Revealing risk mitigation strategies for supply chain resilience in aquaculture industry through a methodology equipped with lean tools and stochastic programming


Yeni F. B., Gürsoy Yılmaz B., Özçelik G., Yılmaz Ö. F., Kalaycıoğlu O.

COMPUTERS & INDUSTRIAL ENGINEERING, cilt.205, 2025 (SCI-Expanded, Scopus) identifier identifier

  • Yayın Türü: Makale / Tam Makale
  • Cilt numarası: 205
  • Basım Tarihi: 2025
  • Doi Numarası: 10.1016/j.cie.2025.111157
  • Dergi Adı: COMPUTERS & INDUSTRIAL ENGINEERING
  • Derginin Tarandığı İndeksler: Science Citation Index Expanded (SCI-EXPANDED), Scopus, ABI/INFORM, Aerospace Database, Applied Science & Technology Source, Business Source Elite, Business Source Premier, Communication Abstracts, Compendex, Computer & Applied Sciences, INSPEC, Metadex, DIALNET, Civil Engineering Abstracts
  • Karadeniz Teknik Üniversitesi Adresli: Evet

Özet

With a notable focus on seafood, especially salmon, which is crucial for global food security, substantial investments have fueled the growth of Turkish salmon farming in the Black Sea region. Despite being profitable, the industry faces challenges, including supply chain vulnerabilities to internal and external disruptions, leading to a ripple effect. One of the most significant challenges in the sector is fish escapes, which directly impact lead time and customer satisfaction levels. By specifically focusing on undercurrent and storm factors, this study proposes a comprehensive methodology, adopting a continuous improvement cycle to manage this challenge. This methodology involves a novel scenario-based two-stage stochastic programming model with the objective of minimizing the expected overall cost. The model is formulated for the transportation problem, addressing fish escapes within the aquaculture industry to establish a resilient supply chain structure.

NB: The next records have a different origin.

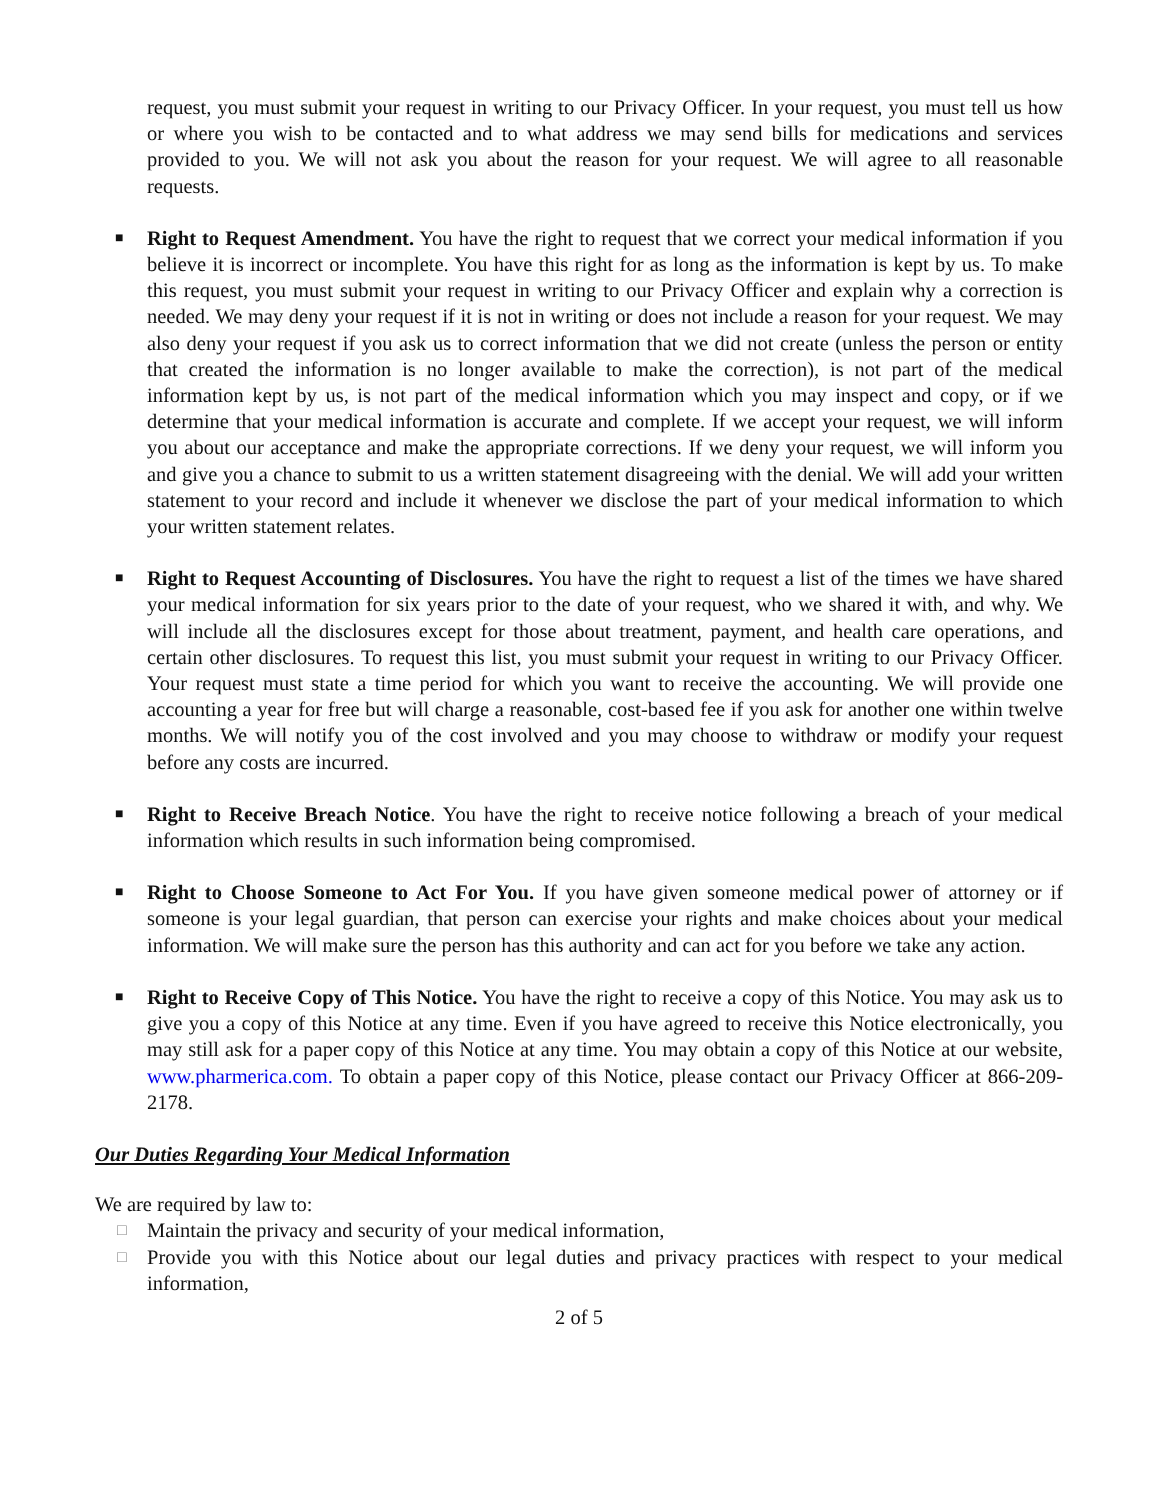request, you must submit your request in writing to our Privacy Officer. In your request, you must tell us how or where you wish to be contacted and to what address we may send bills for medications and services provided to you. We will not ask you about the reason for your request. We will agree to all reasonable requests.
■
Right to Request Amendment. You have the right to request that we correct your medical information if you believe it is incorrect or incomplete. You have this right for as long as the information is kept by us. To make this request, you must submit your request in writing to our Privacy Officer and explain why a correction is needed. We may deny your request if it is not in writing or does not include a reason for your request. We may also deny your request if you ask us to correct information that we did not create (unless the person or entity that created the information is no longer available to make the correction), is not part of the medical information kept by us, is not part of the medical information which you may inspect and copy, or if we determine that your medical information is accurate and complete. If we accept your request, we will inform you about our acceptance and make the appropriate corrections. If we deny your request, we will inform you and give you a chance to submit to us a written statement disagreeing with the denial. We will add your written statement to your record and include it whenever we disclose the part of your medical information to which your written statement relates.
■
Right to Request Accounting of Disclosures. You have the right to request a list of the times we have shared your medical information for six years prior to the date of your request, who we shared it with, and why. We will include all the disclosures except for those about treatment, payment, and health care operations, and certain other disclosures. To request this list, you must submit your request in writing to our Privacy Officer. Your request must state a time period for which you want to receive the accounting. We will provide one accounting a year for free but will charge a reasonable, cost-based fee if you ask for another one within twelve months. We will notify you of the cost involved and you may choose to withdraw or modify your request before any costs are incurred.
■
Right to Receive Breach Notice. You have the right to receive notice following a breach of your medical information which results in such information being compromised.
■
Right to Choose Someone to Act For You. If you have given someone medical power of attorney or if someone is your legal guardian, that person can exercise your rights and make choices about your medical information. We will make sure the person has this authority and can act for you before we take any action.
■
Right to Receive Copy of This Notice. You have the right to receive a copy of this Notice. You may ask us to give you a copy of this Notice at any time. Even if you have agreed to receive this Notice electronically, you may still ask for a paper copy of this Notice at any time. You may obtain a copy of this Notice at our website, www.pharmerica.com. To obtain a paper copy of this Notice, please contact our Privacy Officer at 866-209-2178.
Our Duties Regarding Your Medical Information
We are required by law to:
□
Maintain the privacy and security of your medical information,
□
Provide you with this Notice about our legal duties and privacy practices with respect to your medical information,
2 of 5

It also explores the comprehensiveness of lean implementation associated with various reliability levels, representing the decisionmaker's risk propensity. Moreover, a design of experiment (DoE) setting is established to scrutinize the impact of controlled factors and their interactions on the outcomes. After conducting computational analysis, considering the impact of factors, lean maturity levels, and the comprehensiveness of lean implementation on the results, valuable managerial insights are provided within the context of risk mitigation strategies. The findings indicate that in the event of severe disruptions, significant improvements in risk mitigation can be achieved through the continuous improvement-based methodology, primarily driven by lean tools.